[TEXT SECTION]

Photovoltaics is considered as one of the key sustainable solutions to respond to the increasing global energy demand. At present, silicon solar cells are commercially the most viable photovoltaic technology, having however restrictions for example regarding maximum conversion efficiency as well as application scenarios.
An alternative photovoltaic technology has been studied at the Optoelectronics Research Centre of Tampere University, namely multijunction solar cells incorporating III‒V semiconductors. Among all photovoltaic technologies, this technology has yielded the world record efficiencies of over 47 %. Owing to their material properties, these solar cells are suitable also for more demanding conditions such as for space power stations used on satellites. Another typical application is terrestrial concentrator systems.
“The potential of reaching higher conversion efficiencies using multijunction solar cells lies in the device configuration having multiple junctions that are optimized to exploit different spectral ranges of the solar spectrum. The goal is to ensure that a larger fraction of the solar energy can be converted into electricity than what would be possible with conventional silicon solar cells having only one junction,” Marianna Vuorinen explains.
New material systems require process development
Vuorinen’s dissertation focuses on studying advanced multijunction solar cells incorporating so called dilute nitride materials. These materials enable to convert the sunlight energy at the spectral domains where established materials are not efficient or cannot be integrated in multijunction solar cells architectures.
“To reach best possible performance and ultimately a high conversion efficiency, fabrication processes must be optimized to minimize power losses. Developing new material systems always requires adaptation of the fabrication processes, and this is where my dissertation focuses. The more diverse the semiconductor compounds forming the device are, the more demanding their processing becomes,” Vuorinen states.

[/TEXT SECTION]
[ENTRIES SUPPLIED]

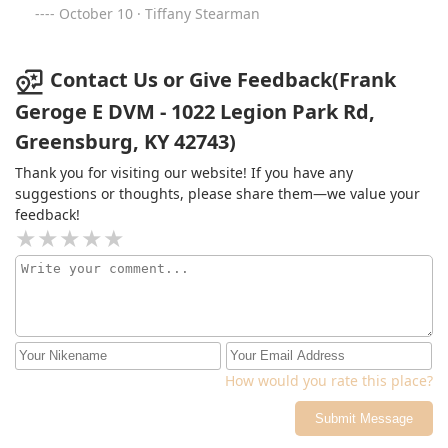
October 10 · Tiffany Stearman
Contact Us or Give Feedback(Frank
Geroge E DVM - 1022 Legion Park Rd,
Greensburg, KY 42743)
Thank you for visiting our website! If you have any
suggestions or thoughts, please share them—we value your
feedback!
How would you rate this place?
Submit Message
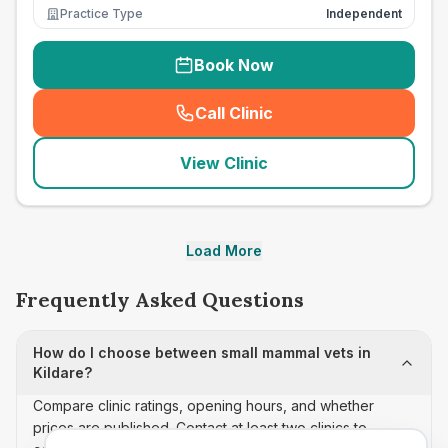
Practice Type
Independent
Book Now
Call Clinic
(
seo_lab_card_freephone
)
View Clinic
Load More
Frequently Asked Questions
How do I choose between small mammal vets in
Kildare?
Compare clinic ratings, opening hours, and whether
prices are published. Contact at least two clinics to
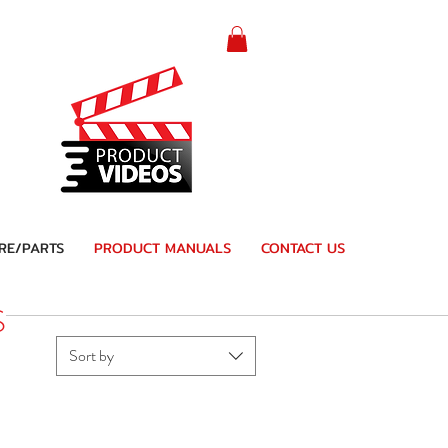
RE/PARTS
PRODUCT MANUALS
CONTACT US
S
Sort by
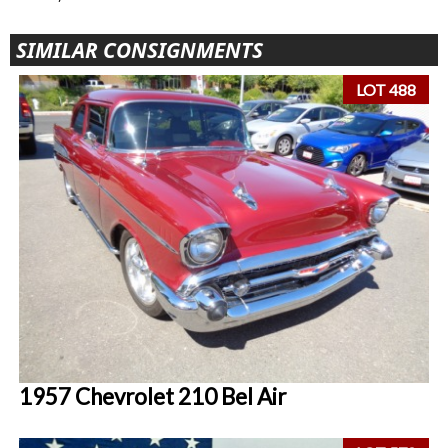
SIMILAR CONSIGNMENTS
LOT 488
1957 Chevrolet 210 Bel Air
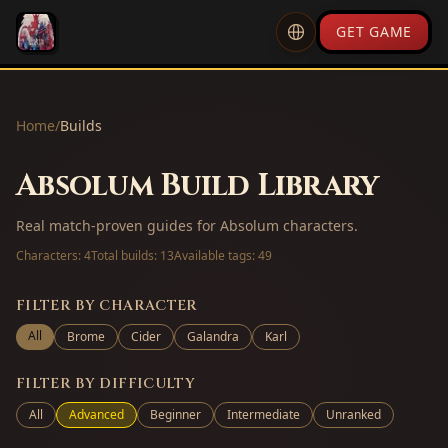
GET GAME
Home
/
Builds
Absolum Build Library
Real match-proven guides for Absolum characters.
Characters:
4
Total builds:
13
Available tags:
49
FILTER BY CHARACTER
All
Brome
Cider
Galandra
Karl
FILTER BY DIFFICULTY
All
Advanced
Beginner
Intermediate
Unranked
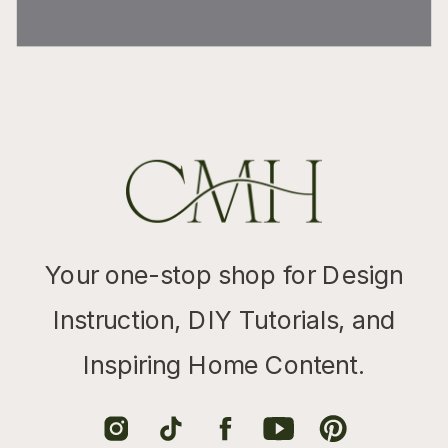
Your one-stop shop for Design
Instruction, DIY Tutorials, and
Inspiring Home Content.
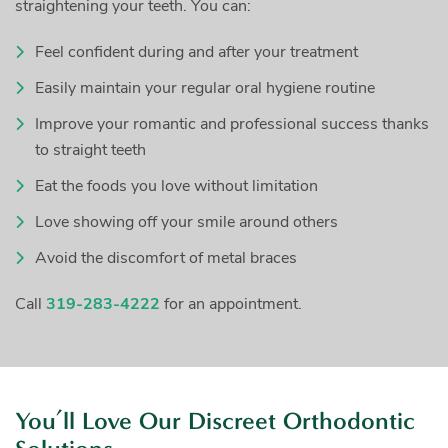
straightening your teeth. You can:
Feel confident during and after your treatment
Easily maintain your regular oral hygiene routine
Improve your romantic and professional success thanks
to straight teeth
Eat the foods you love without limitation
Love showing off your smile around others
Avoid the discomfort of metal braces
Call
319-283-4222
for an appointment.
You’ll Love Our Discreet Orthodontic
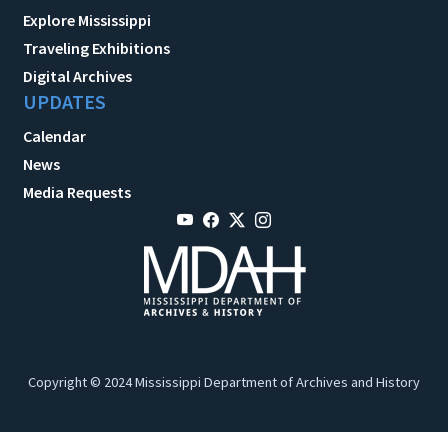
Explore Mississippi
Traveling Exhibitions
Digital Archives
UPDATES
Calendar
News
Media Requests
Copyright © 2024 Mississippi Department of Archives and History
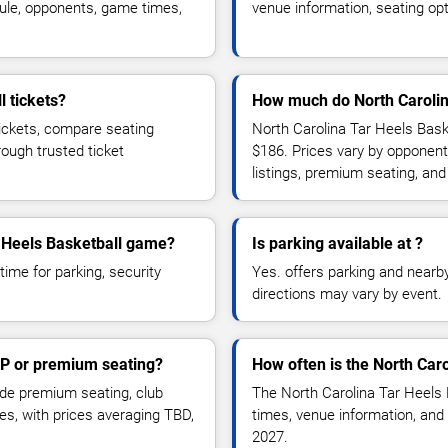
ule, opponents, game times,
venue information, seating opt
l tickets?
How much do North Carolina
tickets, compare seating
North Carolina Tar Heels Baske
rough trusted ticket
$186. Prices vary by opponent
listings, premium seating, an
ar Heels Basketball game?
Is parking available at ?
time for parking, security
Yes. offers parking and nearby 
directions may vary by event.
IP or premium seating?
How often is the North Car
de premium seating, club
The North Carolina Tar Heels
es, with prices averaging TBD,
times, venue information, and 
2027.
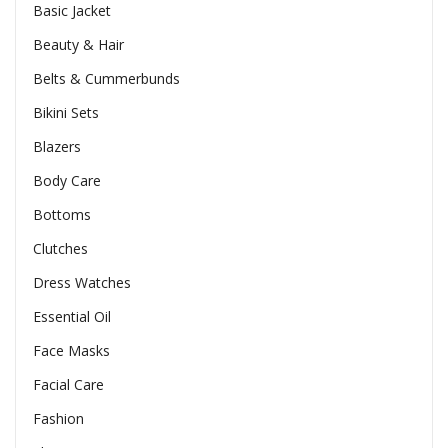
Basic Jacket
Beauty & Hair
Belts & Cummerbunds
Bikini Sets
Blazers
Body Care
Bottoms
Clutches
Dress Watches
Essential Oil
Face Masks
Facial Care
Fashion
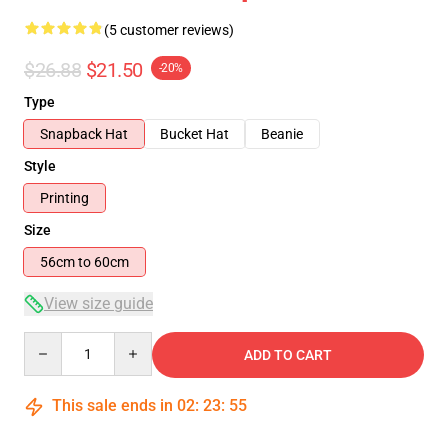
(5 customer reviews)
$26.88
$21.50
-20%
Type
Snapback Hat
Bucket Hat
Beanie
Style
Printing
Size
56cm to 60cm
View size guide
Quantity
ADD TO CART
This sale ends in
02
:
23
:
54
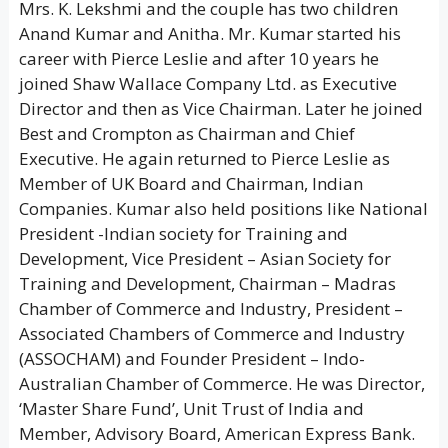
Mrs. K. Lekshmi and the couple has two children
Anand Kumar and Anitha. Mr. Kumar started his
career with Pierce Leslie and after 10 years he
joined Shaw Wallace Company Ltd. as Executive
Director and then as Vice Chairman. Later he joined
Best and Crompton as Chairman and Chief
Executive. He again returned to Pierce Leslie as
Member of UK Board and Chairman, Indian
Companies. Kumar also held positions like National
President -Indian society for Training and
Development, Vice President – Asian Society for
Training and Development, Chairman – Madras
Chamber of Commerce and Industry, President –
Associated Chambers of Commerce and Industry
(ASSOCHAM) and Founder President – Indo-
Australian Chamber of Commerce. He was Director,
‘Master Share Fund’, Unit Trust of India and
Member, Advisory Board, American Express Bank.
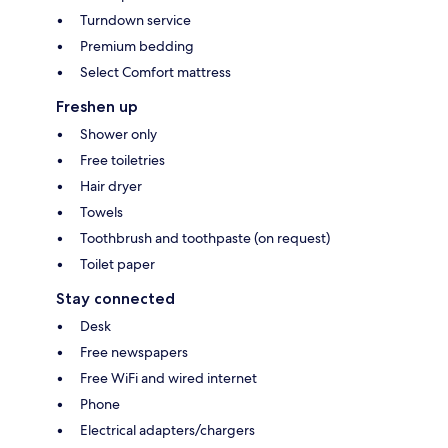
Turndown service
Premium bedding
Select Comfort mattress
Freshen up
Shower only
Free toiletries
Hair dryer
Towels
Toothbrush and toothpaste (on request)
Toilet paper
Stay connected
Desk
Free newspapers
Free WiFi and wired internet
Phone
Electrical adapters/chargers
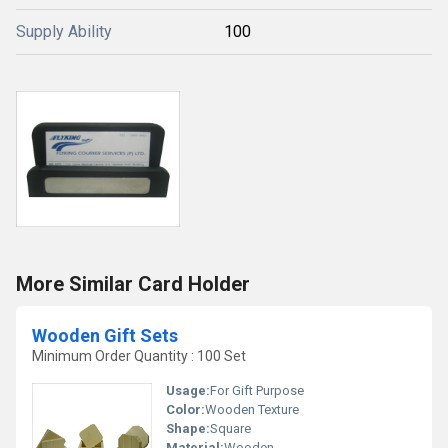
Supply Ability
100
More Similar Card Holder
Wooden Gift Sets
Minimum Order Quantity : 100 Set
Usage:
For Gift Purpose
Color:
Wooden Texture
Shape:
Square
Material:
Wooden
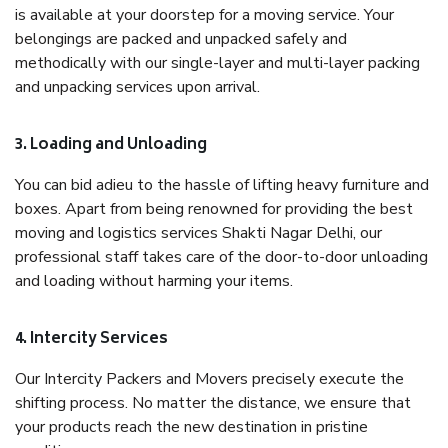
is available at your doorstep for a moving service. Your
belongings are packed and unpacked safely and
methodically with our single-layer and multi-layer packing
and unpacking services upon arrival.
3. Loading and Unloading
You can bid adieu to the hassle of lifting heavy furniture and
boxes. Apart from being renowned for providing the best
moving and logistics services Shakti Nagar Delhi, our
professional staff takes care of the door-to-door unloading
and loading without harming your items.
4. Intercity Services
Our Intercity Packers and Movers precisely execute the
shifting process. No matter the distance, we ensure that
your products reach the new destination in pristine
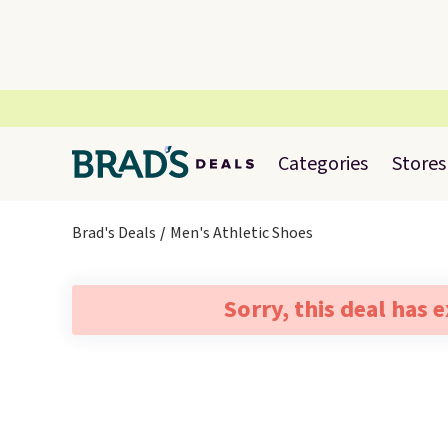
Categories
Stores
Brad's Deals
Men's Athletic Shoes
Sorry, this deal has 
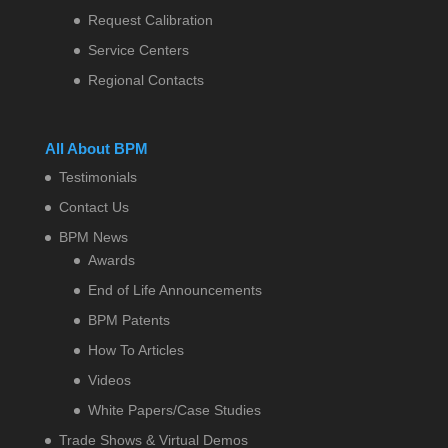
Request Calibration
Service Centers
Regional Contacts
All About BPM
Testimonials
Contact Us
BPM News
Awards
End of Life Announcements
BPM Patents
How To Articles
Videos
White Papers/Case Studies
Trade Shows & Virtual Demos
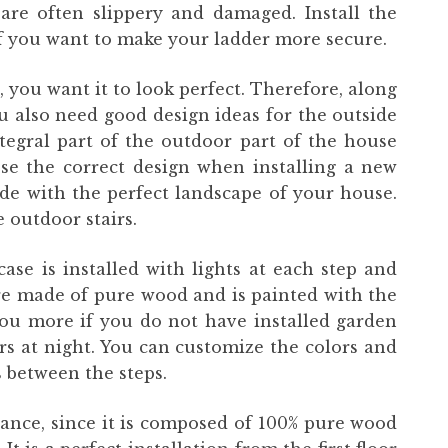
are often slippery and damaged. Install the
 if you want to make your ladder more secure.
you want it to look perfect. Therefore, along
ou also need good design ideas for the outside
ntegral part of the outdoor part of the house
se the correct design when installing a new
cide with the perfect landscape of your house.
 outdoor stairs.
case is installed with lights at each step and
are made of pure wood and is painted with the
 you more if you do not have installed garden
rs at night. You can customize the colors and
ts between the steps.
gance, since it is composed of 100% pure wood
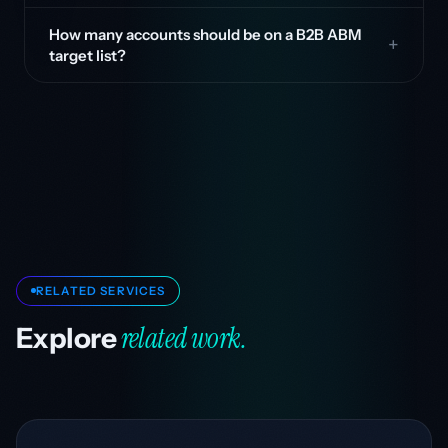
How many accounts should be on a B2B ABM
target list?
RELATED SERVICES
related work.
Explore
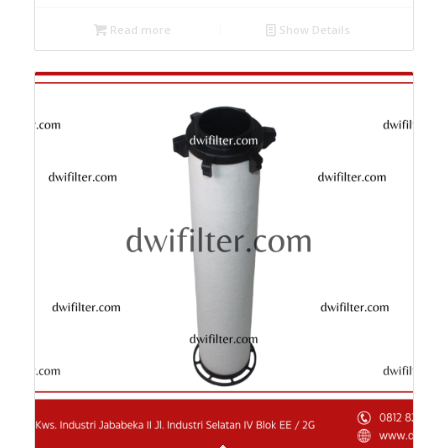
Read more
Show Details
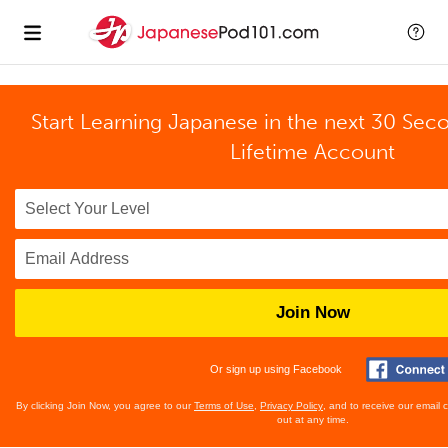
Start Learning Japanese in the next 30 Sec
Lifetime Account
Join Now
Or sign up using Facebook
By clicking Join Now, you agree to our
Terms of Use
,
Privacy Policy
, and to receive our email
out at any time.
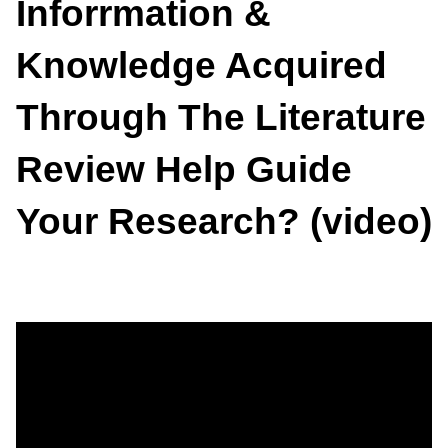
Inforrmation &
Knowledge Acquired
Through The Literature
Review Help Guide
Your Research? (video)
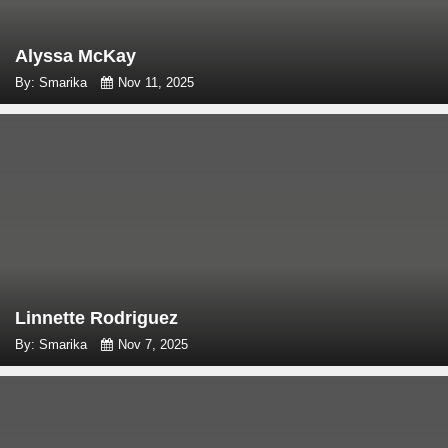
Alyssa McKay
By: Smarika
Nov 11, 2025
Linnette Rodriguez
By: Smarika
Nov 7, 2025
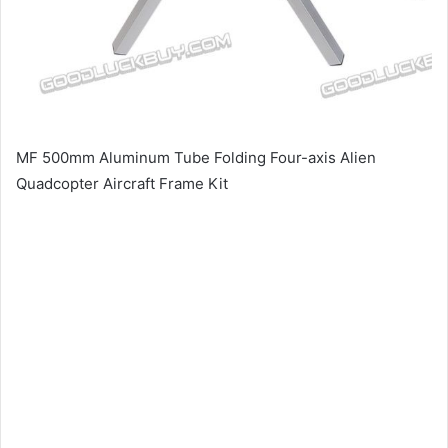
MF 500mm Aluminum Tube Folding Four-axis Alien
Quadcopter Aircraft Frame Kit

[/ENTRIES SUPPLIED]

→ TASK DESCRIPTION
Write out the whole text on multijunction solar cells above, word for word.

→ SOLUTION TO THE EXERCISE
Photovoltaics is considered as one of the key sustainable solutions to respond to the increasing global energy demand. At present, silicon solar cells are commercially the most viable photovoltaic technology, having however restrictions for example regarding maximum conversion efficiency as well as application scenarios.
An alternative photovoltaic technology has been studied at the Optoelectronics Research Centre of Tampere University, namely multijunction solar cells incorporating III‒V semiconductors. Among all photovoltaic technologies, this technology has yielded the world record efficiencies of over 47 %. Owing to their material properties, these solar cells are suitable also for more demanding conditions such as for space power stations used on satellites. Another typical application is terrestrial concentrator systems.
“The potential of reaching higher conversion efficiencies using multijunction solar cells lies in the device configuration having multiple junctions that are optimized to exploit different spectral ranges of the solar spectrum. The goal is to ensure that a larger fraction of the solar energy can be converted into electricity than what would be possible with conventional silicon solar cells having only one junction,” Marianna Vuorinen explains.
New material systems require process development
Vuorinen’s dissertation focuses on studying advanced multijunction solar cells incorporating so called dilute nitride materials. These materials enable to convert the sunlight energy at the spectral domains where established materials are not efficient or cannot be integrated in multijunction solar cells architectures.
“To reach best possible performance and ultimately a high conversion efficiency, fabrication processes must be optimized to minimize power losses. Developing new material systems always requires adaptation of the fabrication processes, and this is where my dissertation focuses. The more diverse the semiconductor compounds forming the device are, the more demanding their processing becomes,” Vuorinen states.